The iterated rock-scissor-paper (iIRPS) game (known as "best of 5!" on school yards) is a strategic game, where players are constantly trying to out-guess each other to gain an advantage, and win. One possible strategy of play is to be completely random - the Nash mixed equilibrium (NME) strategy, but 1) humans are very bad at being random and 2) such a strategy can't exploit opponents - for example, think playing against a 2 year-old who only plays "rock". Very exploitable, but playing randomly will only allow you to win 1/3 of the time. So the random strategy is a strategy that keeps your losses to a minimum, but won't allow you to use what you've learned about your opponent's behavior against them.
So in an iterated setting playing against someone not playing the NME, a possible meta-strategy would be to constantly change the instantaneous strategy - we here mean the rule used to decide whether to play rock, paper or scissors next. We call this the Next-hand Generating Strategy, and we hypothesize that it is constantly evolving. One way to study the human social decision-making process would be to have a human player (HP) play against an RPS player that is an artificial intelligence (AI) agent, allowing us to parameterically control how "intelligent" the opponent is, or what general class of algorithm they might use, to learn the HP. You can 👉try the web-based AI iRPS game here👈, and soon we'll allow you to import gamedata to analyze in Colab notebook link below.
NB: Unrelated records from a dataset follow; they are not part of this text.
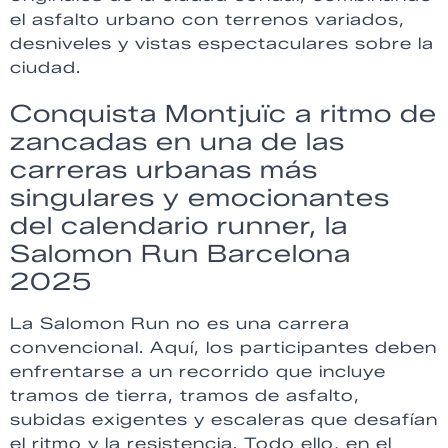
el asfalto urbano con terrenos variados,
desniveles y vistas espectaculares sobre la
ciudad.
Conquista Montjuïc a ritmo de
zancadas en una de las
carreras urbanas más
singulares y emocionantes
del calendario runner, la
Salomon Run Barcelona
2025
La Salomon Run no es una carrera
convencional. Aquí, los participantes deben
enfrentarse a un recorrido que incluye
tramos de tierra, tramos de asfalto,
subidas exigentes y escaleras que desafían
el ritmo y la resistencia. Todo ello, en el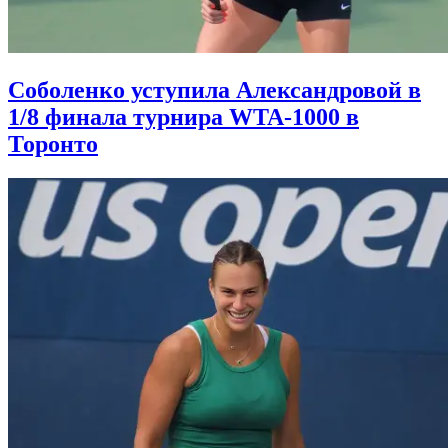
Соболенко уступила Александровой в
1/8 финала турнира WTA-1000 в
Торонто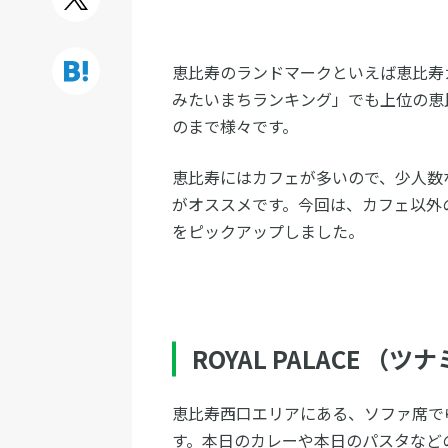
恵比寿のランドマークといえば恵比寿
みたいまちランキング」でも上位の恵
のまで様々です。
恵比寿にはカフェが多いので、少人数
がオススメです。今回は、カフェ以外
をピックアップしました。
ROYAL PALACE （
恵比寿西口エリアにある、ソファ席で
す。本日のカレーや本日のパスタなど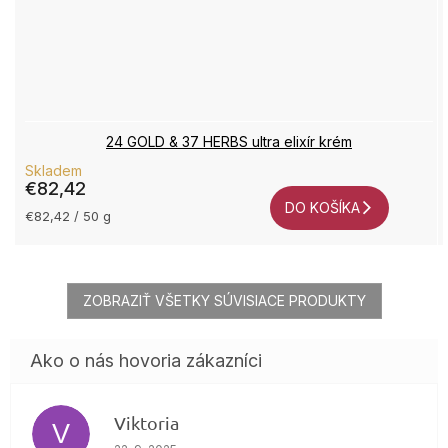
24 GOLD & 37 HERBS ultra elixír krém
Skladem
€82,42
DO KOŠÍKA
Jednotková
€82,42 / 50 g
cena:
ZOBRAZIŤ VŠETKY SÚVISIACE PRODUKTY
Viktoria
V
Hodnotenie obchodu je 4 z 5 hviezdičiek.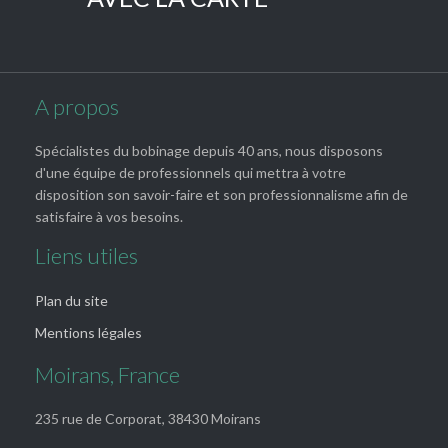
A propos
Spécialistes du bobinage depuis 40 ans, nous disposons
d'une équipe de professionnels qui mettra à votre
disposition son savoir-faire et son professionnalisme afin de
satisfaire à vos besoins.
Liens utiles
Plan du site
Mentions légales
Moirans, France
235 rue de Corporat, 38430 Moirans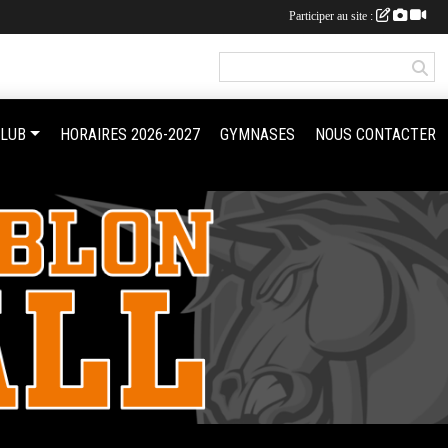
Participer au site :
CLUB
HORAIRES 2026-2027
GYMNASES
NOUS CONTACTER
We provide some sample datasets from HP playing against an AI, and a Google Colab notebook that 👉that infers the NGS(k) (Run Google Colab notebook) 👈.
To get an understanding of what this is doing, we can turn to simulating a human playing against an AI, and 👉and generate iRPS rounds (Run Google Colab notebook) 👈. The notebook will let you specify strategies, expressed as conditional probability of staying with current hand, or upgrading or downgrading to a weaker hand, conditioned on whether last game was a win, tie or lose for the HP. The simulated game thus generated, can also be analyzed using the previous notebook, and the NGS(k) inferred. In this case, the inferred NGS(k) can be compared to the ground truth.